DeepLINK-T: deep learning inference for time series data using knockoffs and LSTM
Wenxuan Zuo, Zifan Zhu, Yuxuan Du, Yi-Chun Yeh, Jed A. Fuhrman, Jinchi Lv, Yingying Fan, Fengzhu Sun
TL;DR
DeepLINK-T tackles FDR-controlled feature selection in high-dimensional longitudinal time series by coupling an LSTM-based autoencoder to generate time-series knockoffs with an LSTM predictor that uses original and knockoff features. By deriving knockoff statistics $W_j=Z_j^2- ilde{Z}_j^2$ through a plug-in pairwise-coupling framework and applying model-X knockoffs theory, it achieves finite-sample FDR control under complex temporal dependencies modeled by latent factors. Simulation studies show robust FDR control and superior power relative to non-time-series methods, and real metagenomic data applications demonstrate biologically plausible, reproducible feature identification across multiple datasets and taxonomic levels. The work highlights the practical utility of integrating deep learning with knockoffs in longitudinal data and suggests avenues for improvements, including Transformer-based architectures and end-to-end training. Overall, DeepLINK-T provides a principled, scalable approach for interpretable, reproducible variable selection in time-series regression problems with high dimensional covariates.
Abstract
High-dimensional longitudinal time series data is prevalent across various real-world applications. Many such applications can be modeled as regression problems with high-dimensional time series covariates. Deep learning has been a popular and powerful tool for fitting these regression models. Yet, the development of interpretable and reproducible deep-learning models is challenging and remains underexplored. This study introduces a novel method, Deep Learning Inference using Knockoffs for Time series data (DeepLINK-T), focusing on the selection of significant time series variables in regression while controlling the false discovery rate (FDR) at a predetermined level. DeepLINK-T combines deep learning with knockoff inference to control FDR in feature selection for time series models, accommodating a wide variety of feature distributions. It addresses dependencies across time and features by leveraging a time-varying latent factor structure in time series covariates. Three key ingredients for DeepLINK-T are 1) a Long Short-Term Memory (LSTM) autoencoder for generating time series knockoff variables, 2) an LSTM prediction network using both original and knockoff variables, and 3) the application of the knockoffs framework for variable selection with FDR control.

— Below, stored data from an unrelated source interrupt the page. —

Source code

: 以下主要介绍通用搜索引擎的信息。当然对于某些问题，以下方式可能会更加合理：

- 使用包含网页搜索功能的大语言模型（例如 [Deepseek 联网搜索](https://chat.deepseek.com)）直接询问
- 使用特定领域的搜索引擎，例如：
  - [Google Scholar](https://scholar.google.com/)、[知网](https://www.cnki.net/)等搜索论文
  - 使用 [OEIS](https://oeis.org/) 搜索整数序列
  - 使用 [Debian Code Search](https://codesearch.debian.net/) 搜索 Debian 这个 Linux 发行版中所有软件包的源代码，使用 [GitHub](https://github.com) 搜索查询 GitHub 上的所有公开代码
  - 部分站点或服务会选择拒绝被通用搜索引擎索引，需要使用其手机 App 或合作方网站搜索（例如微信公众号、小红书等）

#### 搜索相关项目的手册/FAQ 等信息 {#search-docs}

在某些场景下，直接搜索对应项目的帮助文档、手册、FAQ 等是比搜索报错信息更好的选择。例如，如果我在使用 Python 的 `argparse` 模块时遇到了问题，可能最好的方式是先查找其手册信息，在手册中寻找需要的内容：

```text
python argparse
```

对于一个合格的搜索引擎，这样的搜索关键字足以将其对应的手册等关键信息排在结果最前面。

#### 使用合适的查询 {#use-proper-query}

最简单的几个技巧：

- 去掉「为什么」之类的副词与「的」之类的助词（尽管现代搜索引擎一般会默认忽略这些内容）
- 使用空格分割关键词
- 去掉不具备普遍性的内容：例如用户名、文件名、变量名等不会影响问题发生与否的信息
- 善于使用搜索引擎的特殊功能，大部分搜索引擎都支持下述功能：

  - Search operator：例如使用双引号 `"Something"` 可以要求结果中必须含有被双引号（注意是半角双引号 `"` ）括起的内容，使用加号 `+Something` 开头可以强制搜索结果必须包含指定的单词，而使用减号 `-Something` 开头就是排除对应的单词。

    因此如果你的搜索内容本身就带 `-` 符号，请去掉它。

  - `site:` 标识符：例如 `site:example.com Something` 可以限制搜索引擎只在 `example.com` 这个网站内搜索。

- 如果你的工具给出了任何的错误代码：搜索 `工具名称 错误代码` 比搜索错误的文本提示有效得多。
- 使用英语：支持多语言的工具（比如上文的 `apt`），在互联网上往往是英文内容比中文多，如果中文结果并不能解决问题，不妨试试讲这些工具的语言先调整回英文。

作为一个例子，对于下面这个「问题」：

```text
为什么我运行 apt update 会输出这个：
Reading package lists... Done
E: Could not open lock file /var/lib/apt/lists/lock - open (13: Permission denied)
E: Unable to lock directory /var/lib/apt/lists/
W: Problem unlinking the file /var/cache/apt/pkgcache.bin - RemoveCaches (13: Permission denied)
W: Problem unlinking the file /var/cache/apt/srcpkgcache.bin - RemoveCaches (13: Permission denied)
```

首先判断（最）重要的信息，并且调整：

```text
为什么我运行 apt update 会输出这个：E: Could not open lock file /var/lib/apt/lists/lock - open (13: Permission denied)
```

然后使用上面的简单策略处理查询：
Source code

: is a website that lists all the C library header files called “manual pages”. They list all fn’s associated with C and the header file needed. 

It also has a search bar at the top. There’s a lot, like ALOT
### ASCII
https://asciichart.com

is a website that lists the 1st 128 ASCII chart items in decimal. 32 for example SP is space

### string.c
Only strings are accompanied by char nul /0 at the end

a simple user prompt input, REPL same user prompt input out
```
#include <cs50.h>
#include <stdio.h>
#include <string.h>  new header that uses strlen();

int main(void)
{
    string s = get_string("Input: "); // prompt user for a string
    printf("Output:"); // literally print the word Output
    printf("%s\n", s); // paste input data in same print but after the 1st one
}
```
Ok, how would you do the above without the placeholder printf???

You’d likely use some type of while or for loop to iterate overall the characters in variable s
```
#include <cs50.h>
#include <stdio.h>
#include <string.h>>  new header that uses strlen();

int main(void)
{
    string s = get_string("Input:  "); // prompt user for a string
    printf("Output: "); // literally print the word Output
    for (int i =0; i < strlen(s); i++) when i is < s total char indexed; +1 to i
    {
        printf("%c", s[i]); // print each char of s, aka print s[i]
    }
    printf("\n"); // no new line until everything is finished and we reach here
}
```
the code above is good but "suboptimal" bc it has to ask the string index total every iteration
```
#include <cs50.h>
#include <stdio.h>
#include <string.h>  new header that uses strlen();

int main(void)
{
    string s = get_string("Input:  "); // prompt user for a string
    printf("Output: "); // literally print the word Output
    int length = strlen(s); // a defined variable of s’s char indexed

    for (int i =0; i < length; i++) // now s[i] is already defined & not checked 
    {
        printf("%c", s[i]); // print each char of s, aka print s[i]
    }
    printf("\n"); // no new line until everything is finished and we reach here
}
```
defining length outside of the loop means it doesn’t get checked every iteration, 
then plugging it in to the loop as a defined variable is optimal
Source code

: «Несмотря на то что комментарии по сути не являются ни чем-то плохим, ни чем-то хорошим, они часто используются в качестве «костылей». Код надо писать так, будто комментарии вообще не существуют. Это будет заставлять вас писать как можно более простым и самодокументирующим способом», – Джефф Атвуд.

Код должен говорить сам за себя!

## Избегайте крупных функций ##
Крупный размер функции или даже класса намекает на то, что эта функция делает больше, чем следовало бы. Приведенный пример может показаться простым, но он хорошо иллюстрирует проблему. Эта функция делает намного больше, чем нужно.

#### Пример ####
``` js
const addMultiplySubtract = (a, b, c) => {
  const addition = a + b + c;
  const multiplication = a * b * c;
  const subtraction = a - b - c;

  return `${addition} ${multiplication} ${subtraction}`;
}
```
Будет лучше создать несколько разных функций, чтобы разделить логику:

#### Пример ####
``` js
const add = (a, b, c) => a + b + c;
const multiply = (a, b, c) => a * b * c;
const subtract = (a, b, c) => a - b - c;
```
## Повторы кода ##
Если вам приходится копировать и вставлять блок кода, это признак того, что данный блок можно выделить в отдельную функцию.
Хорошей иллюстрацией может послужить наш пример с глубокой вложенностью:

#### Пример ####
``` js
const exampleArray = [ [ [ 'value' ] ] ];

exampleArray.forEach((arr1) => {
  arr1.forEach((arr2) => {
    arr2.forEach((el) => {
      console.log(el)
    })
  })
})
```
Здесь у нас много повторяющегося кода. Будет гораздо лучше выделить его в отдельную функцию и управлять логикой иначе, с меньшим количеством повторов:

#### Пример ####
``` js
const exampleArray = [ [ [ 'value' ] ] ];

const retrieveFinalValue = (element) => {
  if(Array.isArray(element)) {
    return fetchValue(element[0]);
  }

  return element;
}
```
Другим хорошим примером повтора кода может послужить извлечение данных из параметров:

Extensive simulation studies have been conducted to evaluate DeepLINK-T's performance, showing its capability to control FDR effectively while demonstrating superior feature selection power for high-dimensional longitudinal time series data compared to its non-time series counterpart. DeepLINK-T is further applied to three metagenomic data sets, validating its practical utility and effectiveness, and underscoring its potential in real-world applications.